APPLY WHAT YOU READ
A – Duplicate the Amick v. Hickey case summary from "Case ID: mich_254/html/0037-01.html" to "Instruments — Contracts—Mutual Mistake.".
B – In the Amick v. Hickey case summary, against whom must a contract's terms be interpreted most strongly?
C – Resume the Amick v. Hickey case summary after its last line.

DOCUMENT PASSAGE

....

Case ID: mich_254/html/0037-01.html
Source: Caselaw Access Project
Author: {"author": "North, J.", "license": "Public Domain", "url": "https://static.case.law/"}
Date Created: 2024-08-24T03:29:51.129683

AMICK v. HICKEY.
    1. Reformation of Instruments — Contracts—Mutual Mistake.
    Where certain factors, omitted by mistake from contract for compensation to be paid to ineome tax experts for making defendant’s ineome tax report in such way as to legally effect saving in tax paid on profit made on certain transaction, were essential to making computation of said compensation due under the contract in manner parties had in mind, contract was properly reformed by court below to inelude said necessary factors.
    2. Contracts — Construction.
    If there is occasion for construing contract, its terms must be interpreted most strongly against those by whom it was drafted.
    3. Same — Equity May Not Make Contract for Parties.
    Equity may not create contracts for litigants any more than may courts of law.
    
      4. Same — Construction—Must be Construed as Contemplated.

....

DATA SEGMENT
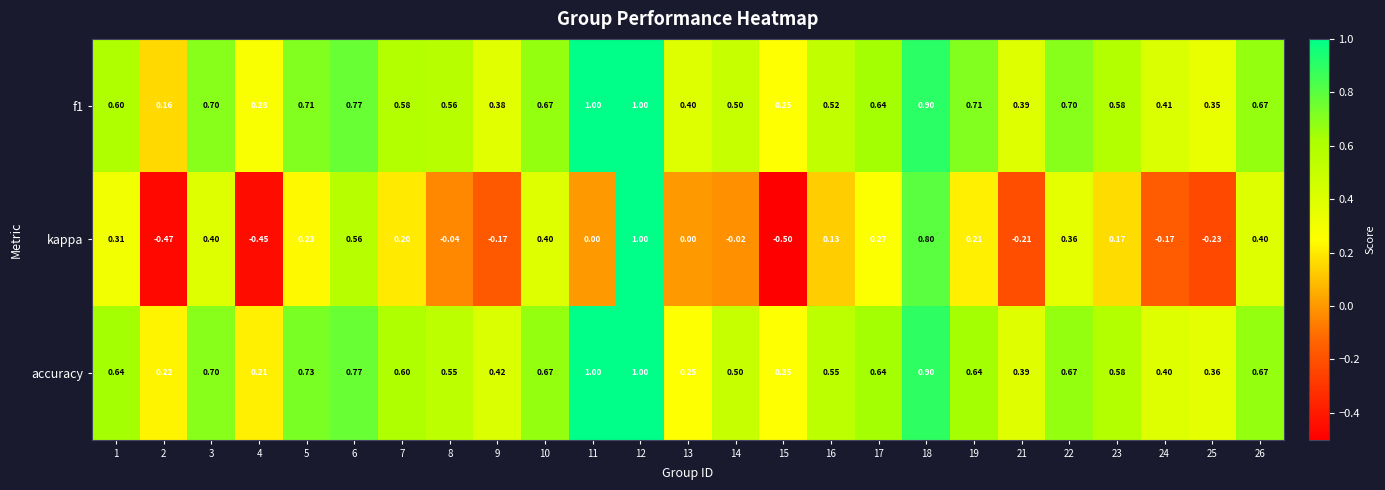

Which series has the widest spread of values?

kappa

....

TASK-BY-TASK OUTPUTS
A –
Case ID: mich_254/html/0037-01.html
Source: Caselaw Access Project
Author: {"author": "North, J.", "license": "Public Domain", "url": "https://static.case.law/"}
Date Created: 2024-08-24T03:29:51.129683

AMICK v. HICKEY.
    1. Reformation of Instruments — Contracts—Mutual Mistake.

B – Against those by whom it was drafted.

C –
    Where contract for payment of compensation to income tax experts provided that they were to have certain per cent, of saving legally effected by manner of reporting profit on certain transaction, and agreement contemplated that tax payments thereon would be made over series of years, computation should be had as if payments had been made as contemplated, although they might not actually have been so made.
    Appeal from. Wayne; Hart (Ray), J., presiding.
    Submitted January 9, 1931.
    (Docket No. 71, Calendar No. 35,107.)
    Decided April 7, 1931.
    Rehearing denied June 25, 1931.
    Bill by James H. Amick and Joseph H. Spicer, copartners doing business as Amick & Spicer, against Edward J. Hickey for reformation of a contract for services and an accounting. Decree for plaintiffs. Defendant appeals.
    Reversed, and remanded.
    
      Wm. Henry Gallagher, for plaintiffs.
    
      Stevenson, Butzel, Eamon & Long (Thomas G. Long, of counsel), for defendant.
   North, J.

Plaintiffs seek to recover from defendant $21,553.38 and accrued interest as compensation claimed to be due them for services rendered as income tax experts and accountants under a written contract with defendant providing for such services and compensation therefor. Plaintiffs claim that by reason of mutual mistake the contract as executed does not conform to the agreement of the parties and on this account they also seek its reformation. In the circuit court plaintiffs were decreed the relief sought. Defendant has appealed.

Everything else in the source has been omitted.